┌─ LISTED ENTRIES
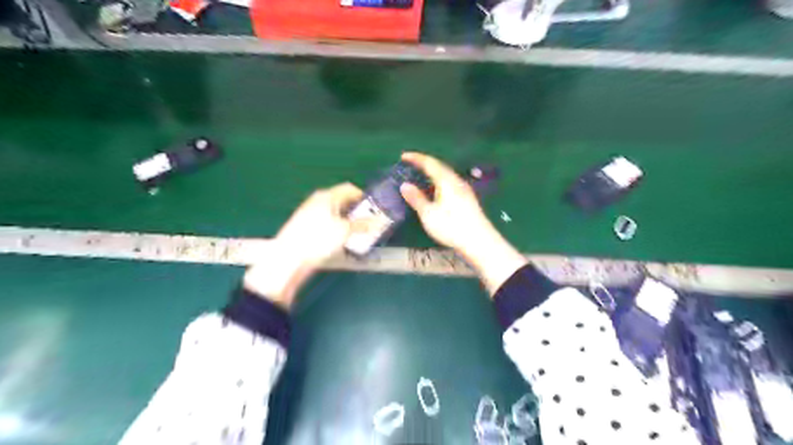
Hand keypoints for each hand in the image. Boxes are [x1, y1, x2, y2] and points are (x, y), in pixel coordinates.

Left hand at [244, 182, 362, 310]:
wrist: (289, 258)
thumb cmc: (318, 239)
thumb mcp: (344, 231)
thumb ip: (363, 224)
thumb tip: (379, 220)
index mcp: (327, 196)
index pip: (350, 189)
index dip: (364, 198)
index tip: (374, 210)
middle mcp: (318, 201)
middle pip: (343, 202)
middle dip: (357, 212)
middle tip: (368, 224)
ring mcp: (310, 213)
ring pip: (335, 214)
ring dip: (348, 222)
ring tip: (357, 235)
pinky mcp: (306, 227)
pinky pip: (327, 223)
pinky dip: (337, 229)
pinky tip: (341, 242)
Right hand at [400, 153, 523, 295]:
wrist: (479, 241)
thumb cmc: (451, 227)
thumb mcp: (428, 214)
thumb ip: (416, 198)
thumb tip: (404, 185)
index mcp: (446, 181)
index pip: (429, 163)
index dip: (416, 158)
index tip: (403, 156)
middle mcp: (457, 181)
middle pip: (440, 167)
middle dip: (425, 164)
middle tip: (411, 165)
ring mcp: (465, 190)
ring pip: (446, 175)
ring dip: (433, 173)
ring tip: (422, 177)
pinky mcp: (468, 199)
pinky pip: (451, 183)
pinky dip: (439, 182)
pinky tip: (437, 192)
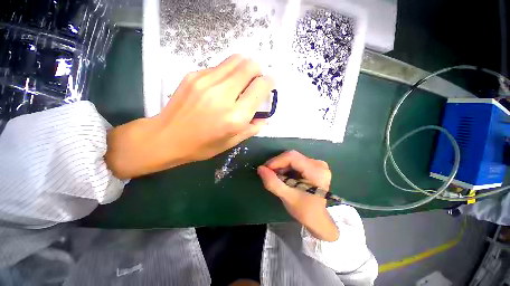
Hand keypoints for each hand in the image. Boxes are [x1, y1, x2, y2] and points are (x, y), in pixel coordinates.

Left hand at [106, 55, 273, 178]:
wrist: (166, 137)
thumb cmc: (202, 146)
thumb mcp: (231, 142)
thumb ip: (251, 129)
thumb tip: (264, 119)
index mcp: (235, 116)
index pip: (260, 86)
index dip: (269, 82)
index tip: (269, 85)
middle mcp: (223, 95)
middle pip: (249, 66)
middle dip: (258, 71)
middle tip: (255, 82)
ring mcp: (206, 81)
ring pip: (235, 60)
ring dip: (244, 67)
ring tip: (240, 81)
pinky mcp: (193, 75)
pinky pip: (219, 66)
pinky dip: (227, 72)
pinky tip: (221, 86)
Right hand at [257, 150, 338, 241]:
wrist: (317, 218)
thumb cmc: (304, 210)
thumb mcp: (287, 197)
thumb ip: (272, 183)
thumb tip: (260, 168)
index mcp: (316, 171)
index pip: (292, 157)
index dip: (276, 161)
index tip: (265, 169)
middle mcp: (319, 164)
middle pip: (292, 156)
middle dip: (278, 164)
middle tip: (268, 173)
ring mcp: (317, 164)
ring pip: (293, 158)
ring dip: (281, 166)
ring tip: (275, 176)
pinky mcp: (314, 166)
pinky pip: (296, 161)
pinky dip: (286, 167)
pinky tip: (283, 176)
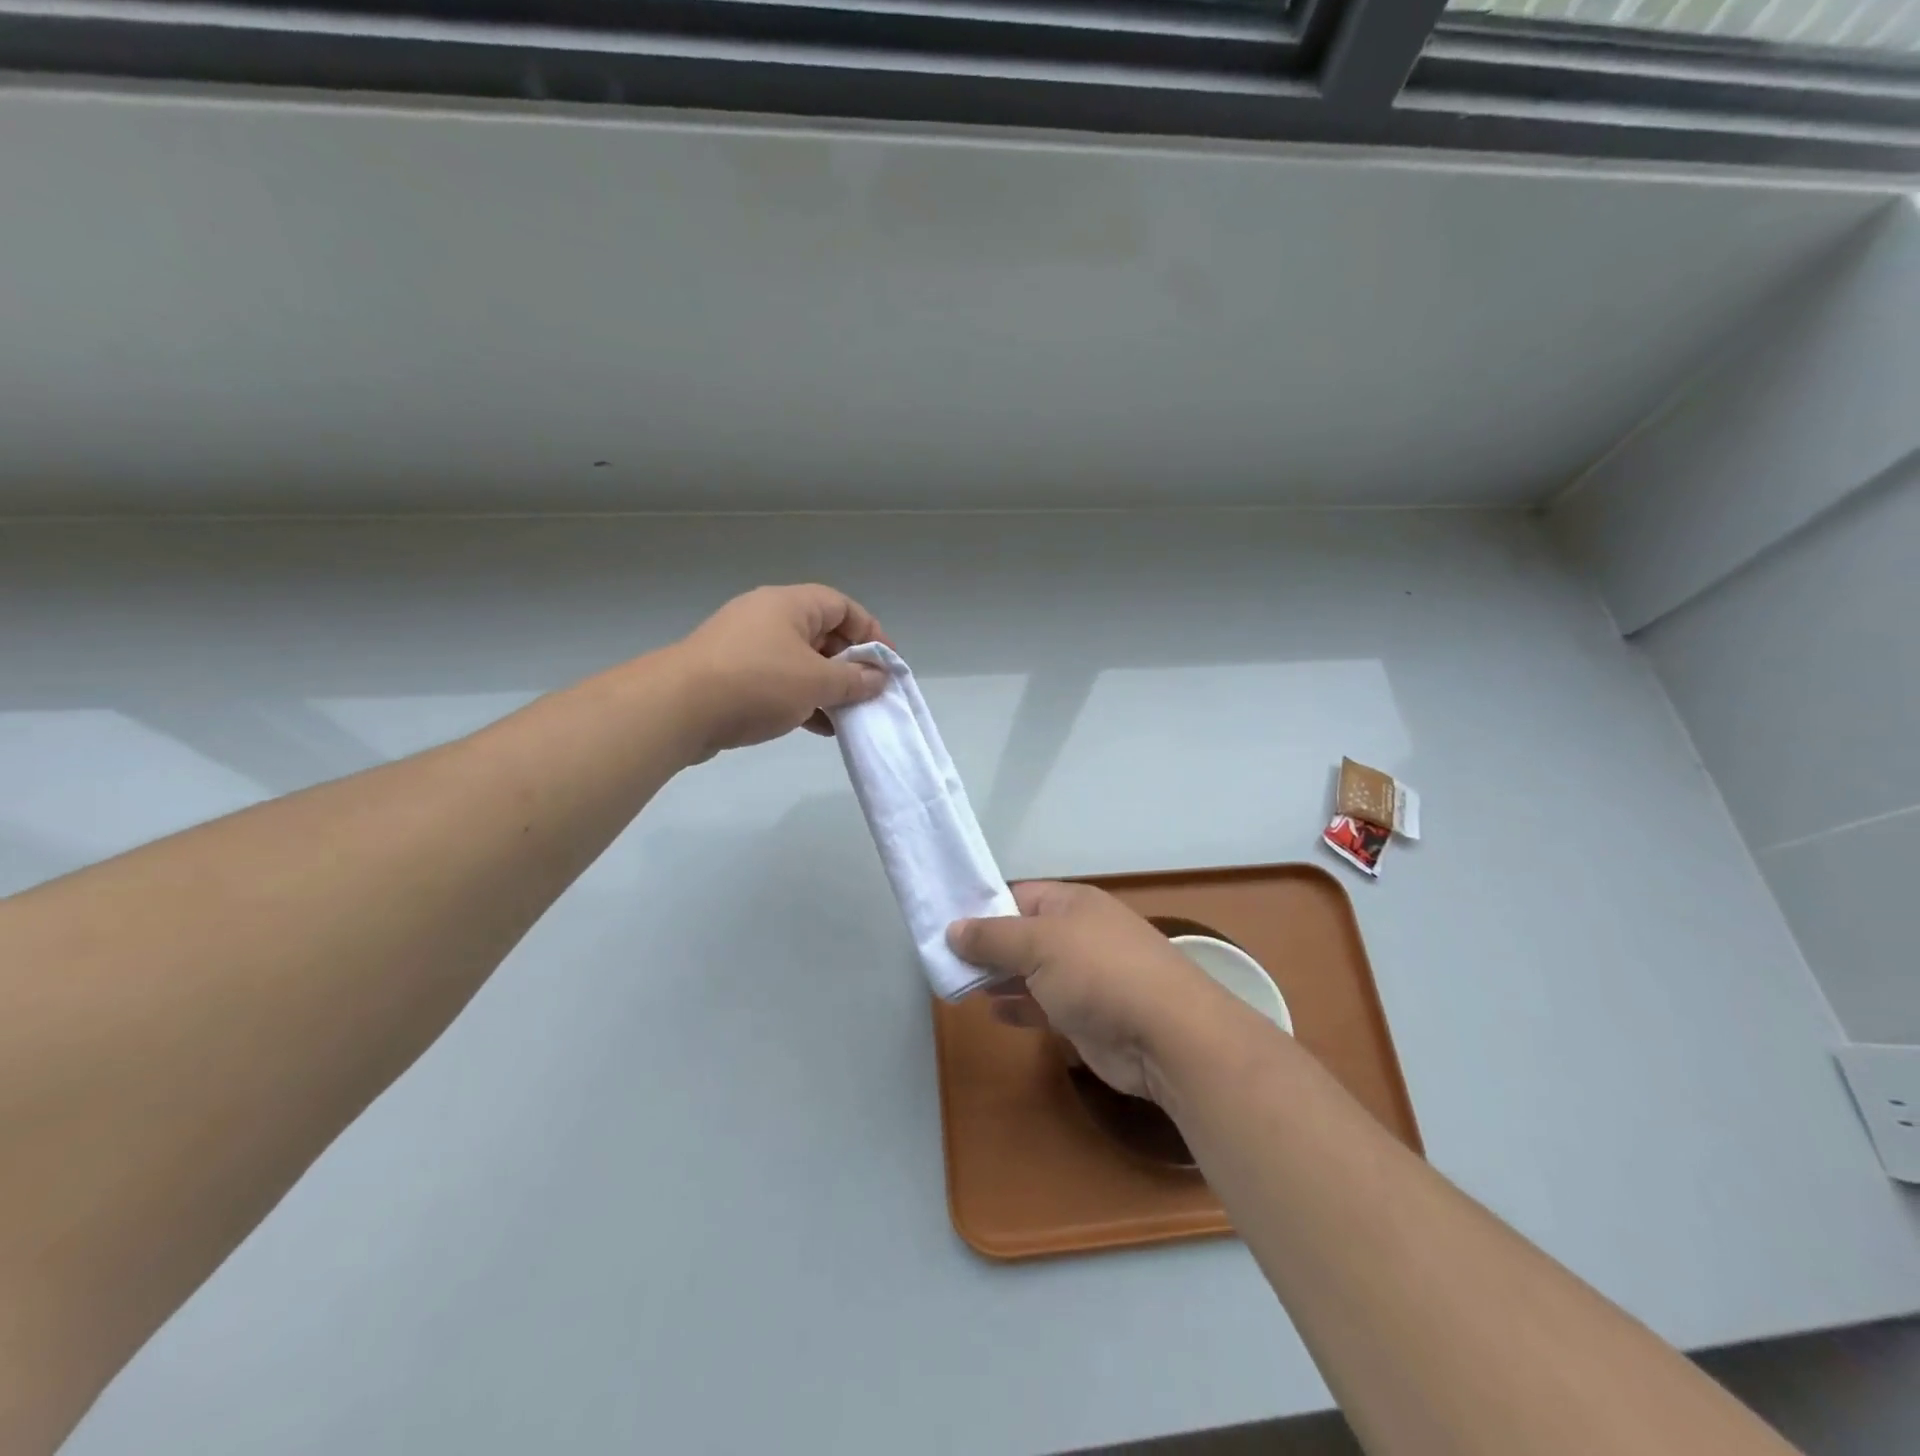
└─
* [WORK TASK]: An exact copy is needed of every line from the one holding "middle tip: (268, 173)" to the end of the entries above, both ends kept and each picture dropped.

* [ANSWER FOR THE TASK]:
middle tip: (268, 173)
ring mcp: (317, 164)
ring pip: (293, 158)
ring dip: (281, 166)
ring tip: (275, 176)
pinky mcp: (314, 166)
pinky pip: (296, 161)
pinky dip: (286, 167)
pinky tip: (283, 176)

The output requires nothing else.